The Hand to Hand is one of the most basic Latin steps, yet I’m always surprised how often it is danced poorly. Here is some information to help you improve your Hand to Hand in Rumba and Cha Cha.
While attending a competition some time ago, I observed that nearly every syllabus-level couple was dancing the Hand to Hand with seriously flawed technique. After watching more than a dozen couples making these same mistakes, I wondered if they were learning it wrong. But when the professionals competed, both in Pro/Am or in the Professional Division events, they all danced the Hand to Hand beautifully. I had to conclude that there were so many other things the coaches need to focus on that this detail was getting overlooked in their competitive students.
It’s time to give this basic step some attention.
In the Hand to Hand, the body turns to the left and right, away from the partner, in Right Side or Left Side position. The outside foot is placed back, while the other foot doesn’t move. The step is completed when the weight first replaces to the front foot and then the bodies return to the starting position with either a single step (Rumba) or Chasse (Cha Cha). It doesn’t matter which side you start, as this is based on the choreography. What does matter are the amount of turn and the foot and leg action.
Amount of Turn
The Hand to Hand turns one quarter in each direction. Variations such as Spiral Turns are allowed at higher levels but the Hand to Hand itself turns one quarter. The initial turn happens on step 1, while the return happens “over” steps 2 and 3. To achieve this, the weight must be over the ball of the foot, which is the normal weight position for Latin dances. This allows the standing foot to swivel on the ball while the moving foot passes through. Some dancers incorrectly allow the moving foot to “ronde” away from the body during the turn. It should pass through right next to the standing foot.
The most common problem that I see is incorrect use of pressure into the floor and timing of weight distribution. This is especially frequent in the Cha Cha, because of the speed of the step. Dancers attempt to create a “quick” action by placing their weight onto the back foot too rapidly, or their body weight placed over the heel. These errors cause the front foot to release from the floor. Far too often I even see ladies trying to create a kind of stylistic treatment of the front foot release by deliberately “flicking” the foot before replacing the weight.

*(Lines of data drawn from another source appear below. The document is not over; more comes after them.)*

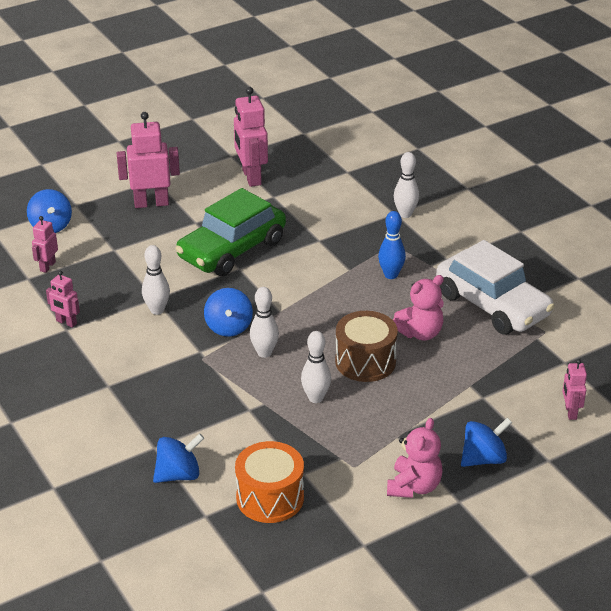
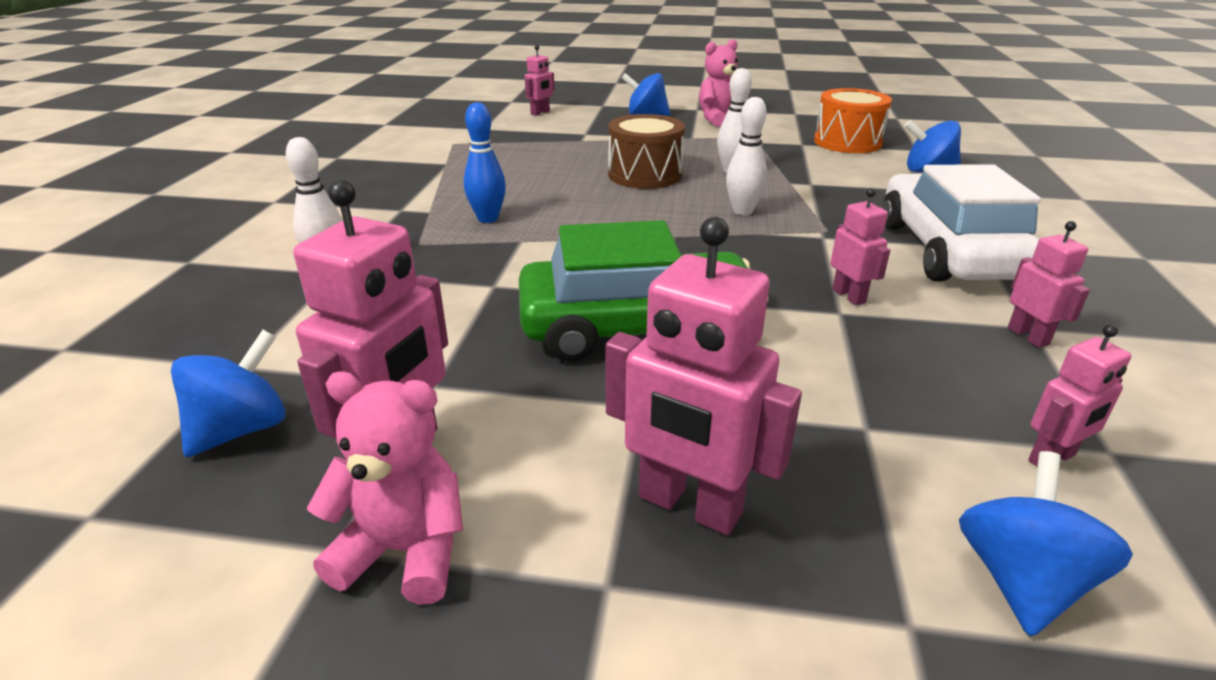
camera: 140 degrees left, 5 degrees down
white bowling pin [142,245,170,315] -> pink robot [830,188,890,305]
blue spinning top [204,288,253,337] -> blue spinning top moved to [171,330,286,457]
pink teddy bear [393,275,444,341] -> pink teddy bear moved to [307,372,463,605]
white car [436,240,554,335] -> white car moved to [882,164,1041,282]

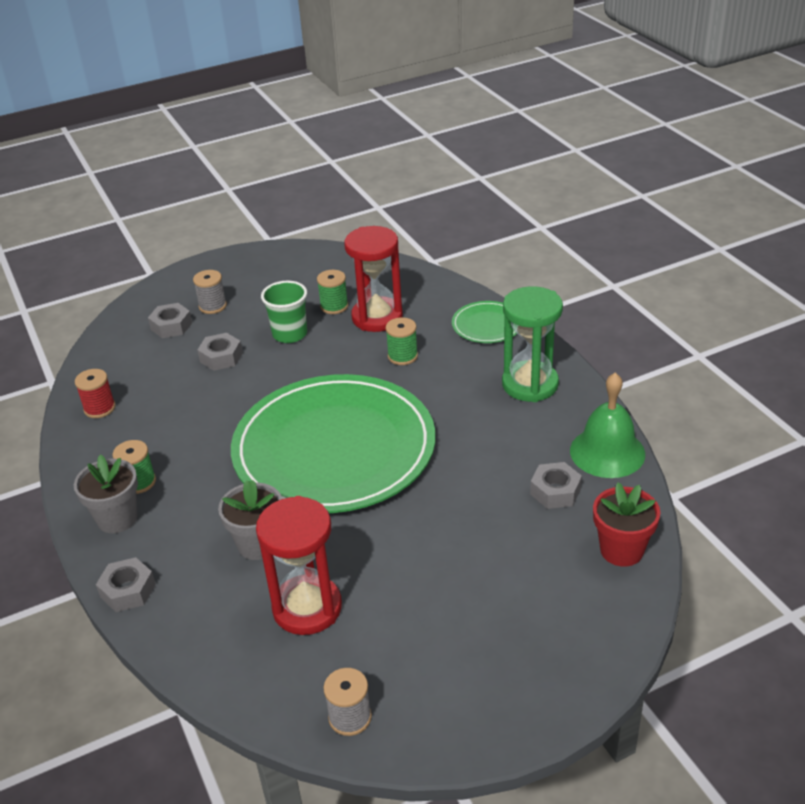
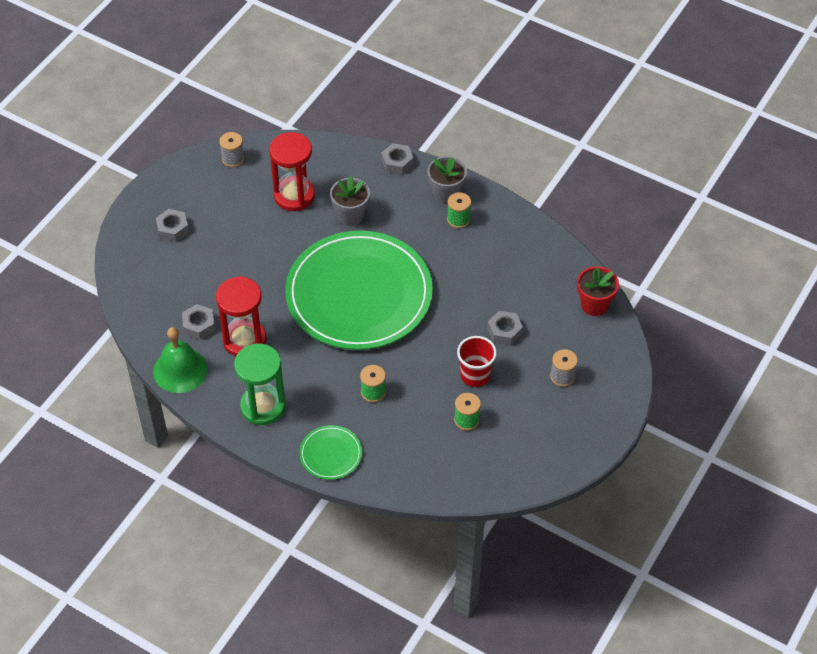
camera: 145 degrees right, 15 degrees up
red spool [75,369,116,418] -> none
grey nut [148,303,192,338] -> grey nut moved to [156,209,189,242]
green cup [261,281,307,343] -> red cup [457,336,497,387]
red hourglass [344,226,403,332] -> red hourglass moved to [216,276,266,356]
red flower pot [593,483,660,567] -> red flower pot moved to [577,266,619,316]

In actual fact, there needs to be pressure into both feet at all times in Rumba and Cha Cha. Even steps that have no weight must maintain pressure into the floor. While the front foot can slide slightly before the weight is replaced, it must never release from the floor. The slide, if it happens, is the result of hip rotation as the back leg receives the rest of the body weight, and is never an intentional movement of the foot.
To achieve a beautiful Hand to Hand, the foot is first extended behind the body with the toe on the ground. The heel is then lowered as the weight is directed into the new standing leg and even more as it settles and the hip rotates during the completion of the weight transfer. If there is continued pressure into the front foot, both legs can be straight and therefore visually beautiful.
At the end of the hip rotation, the pressure from the back foot allows weight to transfer back to the front foot and contributes to the rotation back to the starting position.
Another common problem is incorrect use of the arms. There is a tendency, usually from the gentleman, to push the joined hands forward as the foot goes back. I believe this is a result of a misunderstanding caused by watching other dancers. While the weight transfer and hip rotation takes place, the joined hands may look like they are moving forward but they really are staying in place. It’s the hips rotating away that create an optical illusion of moving hands. You’ll look more stable and your movement clean and controlled if your hands don’t move.
Arms should extend out to the side, but should not be stretched behind the body. Again, this is a common mistake. As the hips rotate away from the partner at the completion of the weight transfer to the back foot, the body may also rotate slightly more. With the arm aligned to the side, it will appear to be slightly back but is actually just to the side of the body.
I believe that incorrect foot pressure is the biggest issue in this step and it is likely the result of trying to achieve a rapid “2” action. While it’s admirable that dancers are trying to create that musical accent, the way it should be done is by creating energy through your core and then releasing it between counts 1 and 2. This creates rotation and allows the leg to snap back in a very natural movement. Don’t place the weight onto the back heel too soon! It must be a sequence of ball, then heel as the weight transfer takes place. Far too often the heel is lowered too quickly, resulting in the previously mentioned release of the front foot from the floor.
Follow these steps to create a visually pleasing Rumba or Cha Cha.